Section/File 413 describes religious violence as “a physical act of aggression or assault upon another group of individuals because of, or in a manner reasonably related to, religion.”

The freshman involved in the incident said she felt the incident was reasonably related to religion.

Hooper said incidences involving hijabs are religiously based.

“Generally (any altercation) that involves a headscarf or references to terrorists or things like that, I mean it’s pretty clear what the source of bias is. If those elements go into it, then of course (it’s religious),” Hooper said.

However, Thompson said the school did not categorize the incident before investigation.

Thompson later said the incident’s classification should occur before a formal investigation into any altercation.

“I believe (a classification of the incident) should have happened immediately at the start,” Thompson said. “It’s not a secondary investigation or a second step, in my understanding.”

Thompson said a human rights officer was excluded from the investigation after it was determined not to be a human rights violation.

“I don’t believe (the human rights officer was involved) because I believe that the investigation deemed that this wasn’t a human rights violation,” Thompson said.

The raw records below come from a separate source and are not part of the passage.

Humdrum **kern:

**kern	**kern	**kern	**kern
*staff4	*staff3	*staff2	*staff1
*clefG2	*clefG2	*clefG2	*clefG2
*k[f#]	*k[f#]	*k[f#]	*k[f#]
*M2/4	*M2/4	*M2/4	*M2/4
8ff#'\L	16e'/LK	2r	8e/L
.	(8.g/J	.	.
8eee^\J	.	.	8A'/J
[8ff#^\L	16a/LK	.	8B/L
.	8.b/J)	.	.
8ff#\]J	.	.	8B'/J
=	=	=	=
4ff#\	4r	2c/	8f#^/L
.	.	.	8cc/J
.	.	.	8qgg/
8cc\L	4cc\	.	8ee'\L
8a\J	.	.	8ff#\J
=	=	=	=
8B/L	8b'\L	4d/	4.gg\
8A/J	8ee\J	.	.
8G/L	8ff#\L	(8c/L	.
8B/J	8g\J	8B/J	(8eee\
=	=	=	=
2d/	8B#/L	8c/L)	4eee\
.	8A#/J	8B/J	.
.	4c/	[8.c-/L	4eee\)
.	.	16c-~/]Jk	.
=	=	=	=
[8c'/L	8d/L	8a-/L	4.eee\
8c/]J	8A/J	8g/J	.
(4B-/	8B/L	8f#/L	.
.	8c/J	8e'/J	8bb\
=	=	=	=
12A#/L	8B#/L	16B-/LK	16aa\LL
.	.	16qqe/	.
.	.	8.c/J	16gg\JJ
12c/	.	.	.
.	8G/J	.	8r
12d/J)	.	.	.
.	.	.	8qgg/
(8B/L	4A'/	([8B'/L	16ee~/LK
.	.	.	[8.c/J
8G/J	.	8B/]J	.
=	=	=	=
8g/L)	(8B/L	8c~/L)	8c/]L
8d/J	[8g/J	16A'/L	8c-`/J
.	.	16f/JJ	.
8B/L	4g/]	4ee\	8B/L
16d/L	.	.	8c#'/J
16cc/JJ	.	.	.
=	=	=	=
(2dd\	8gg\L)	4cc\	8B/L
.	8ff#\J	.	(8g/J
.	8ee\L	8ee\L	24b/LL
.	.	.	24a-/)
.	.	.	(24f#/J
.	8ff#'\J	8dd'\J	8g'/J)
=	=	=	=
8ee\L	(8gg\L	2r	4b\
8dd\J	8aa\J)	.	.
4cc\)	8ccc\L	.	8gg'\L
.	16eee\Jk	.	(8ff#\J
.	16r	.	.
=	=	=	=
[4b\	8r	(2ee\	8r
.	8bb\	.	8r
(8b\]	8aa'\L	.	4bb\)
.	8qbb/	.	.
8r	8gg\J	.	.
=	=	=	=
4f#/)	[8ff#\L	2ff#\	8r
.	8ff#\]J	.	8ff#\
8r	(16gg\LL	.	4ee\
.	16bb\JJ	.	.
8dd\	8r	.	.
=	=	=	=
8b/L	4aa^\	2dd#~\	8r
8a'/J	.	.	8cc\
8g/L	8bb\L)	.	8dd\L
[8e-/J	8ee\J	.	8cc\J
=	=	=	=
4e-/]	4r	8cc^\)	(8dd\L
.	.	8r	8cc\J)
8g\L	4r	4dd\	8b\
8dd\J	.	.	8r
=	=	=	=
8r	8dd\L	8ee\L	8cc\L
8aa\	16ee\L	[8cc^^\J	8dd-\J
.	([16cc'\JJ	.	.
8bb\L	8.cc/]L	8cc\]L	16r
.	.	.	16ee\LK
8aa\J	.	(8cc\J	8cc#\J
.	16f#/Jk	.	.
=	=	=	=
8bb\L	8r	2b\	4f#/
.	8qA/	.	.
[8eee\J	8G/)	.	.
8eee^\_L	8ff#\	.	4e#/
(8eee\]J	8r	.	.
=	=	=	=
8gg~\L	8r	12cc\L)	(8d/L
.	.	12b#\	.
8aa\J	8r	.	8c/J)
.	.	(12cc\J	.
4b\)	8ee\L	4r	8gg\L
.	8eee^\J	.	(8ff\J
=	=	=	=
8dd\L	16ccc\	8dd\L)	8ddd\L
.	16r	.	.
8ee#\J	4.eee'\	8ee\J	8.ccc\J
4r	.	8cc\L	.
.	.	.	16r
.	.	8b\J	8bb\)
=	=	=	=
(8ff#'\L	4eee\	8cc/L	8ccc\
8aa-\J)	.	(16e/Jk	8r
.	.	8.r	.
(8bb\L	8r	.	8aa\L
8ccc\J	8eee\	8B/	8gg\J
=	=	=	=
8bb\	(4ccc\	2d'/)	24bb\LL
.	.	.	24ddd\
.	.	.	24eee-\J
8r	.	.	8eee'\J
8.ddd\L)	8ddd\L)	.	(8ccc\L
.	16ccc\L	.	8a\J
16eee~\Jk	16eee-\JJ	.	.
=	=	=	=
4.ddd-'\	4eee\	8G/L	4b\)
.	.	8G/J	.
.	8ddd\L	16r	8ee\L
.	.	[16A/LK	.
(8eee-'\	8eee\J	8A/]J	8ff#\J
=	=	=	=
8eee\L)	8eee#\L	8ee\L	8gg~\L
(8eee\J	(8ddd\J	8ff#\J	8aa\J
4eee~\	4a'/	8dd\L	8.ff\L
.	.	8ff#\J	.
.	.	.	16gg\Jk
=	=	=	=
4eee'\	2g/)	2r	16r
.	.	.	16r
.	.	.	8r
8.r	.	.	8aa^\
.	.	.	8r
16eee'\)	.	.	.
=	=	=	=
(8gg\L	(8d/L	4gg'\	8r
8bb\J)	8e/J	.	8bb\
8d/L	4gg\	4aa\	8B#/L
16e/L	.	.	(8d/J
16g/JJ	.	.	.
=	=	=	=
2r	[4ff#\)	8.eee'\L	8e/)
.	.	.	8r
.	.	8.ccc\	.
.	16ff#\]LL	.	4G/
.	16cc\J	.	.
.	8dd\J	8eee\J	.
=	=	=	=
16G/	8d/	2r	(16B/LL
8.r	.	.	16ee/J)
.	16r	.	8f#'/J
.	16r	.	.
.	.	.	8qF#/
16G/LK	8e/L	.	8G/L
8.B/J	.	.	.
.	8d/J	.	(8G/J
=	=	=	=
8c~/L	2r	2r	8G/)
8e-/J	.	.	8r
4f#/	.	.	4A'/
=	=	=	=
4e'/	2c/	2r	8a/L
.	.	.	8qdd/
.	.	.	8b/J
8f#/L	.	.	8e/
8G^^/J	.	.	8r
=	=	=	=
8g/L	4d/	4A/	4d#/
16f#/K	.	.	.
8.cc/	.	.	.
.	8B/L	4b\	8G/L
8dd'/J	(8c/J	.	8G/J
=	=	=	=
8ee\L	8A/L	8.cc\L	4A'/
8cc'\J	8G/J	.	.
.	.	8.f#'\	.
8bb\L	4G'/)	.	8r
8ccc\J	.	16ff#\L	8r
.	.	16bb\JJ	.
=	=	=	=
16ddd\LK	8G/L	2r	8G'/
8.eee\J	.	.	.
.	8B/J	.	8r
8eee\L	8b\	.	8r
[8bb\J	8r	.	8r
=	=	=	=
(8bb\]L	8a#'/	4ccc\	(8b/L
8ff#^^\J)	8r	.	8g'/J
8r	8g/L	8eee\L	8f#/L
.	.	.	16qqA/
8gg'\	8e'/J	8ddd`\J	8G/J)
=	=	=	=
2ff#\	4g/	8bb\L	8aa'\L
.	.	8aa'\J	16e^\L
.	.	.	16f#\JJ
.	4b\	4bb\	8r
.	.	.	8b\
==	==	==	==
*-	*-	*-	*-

Thompson, in a Dec. 2 interview, acknowledged the high school failed to adhere to this component of Section/File 413 “Harassment and Violence.”

“My understanding is that the name (of the human rights officer) is not posted as of right now, and so we need to do that,” Thompson said.

Thompson named district director of human resources Richard Kreyer as the human rights officer.

Echo will continue to investigate the recent incidents at Park, both alleged and confirmed, and will continue to follow events as more information becomes available.

All information reflected in this article was confirmed as of Dec. 7.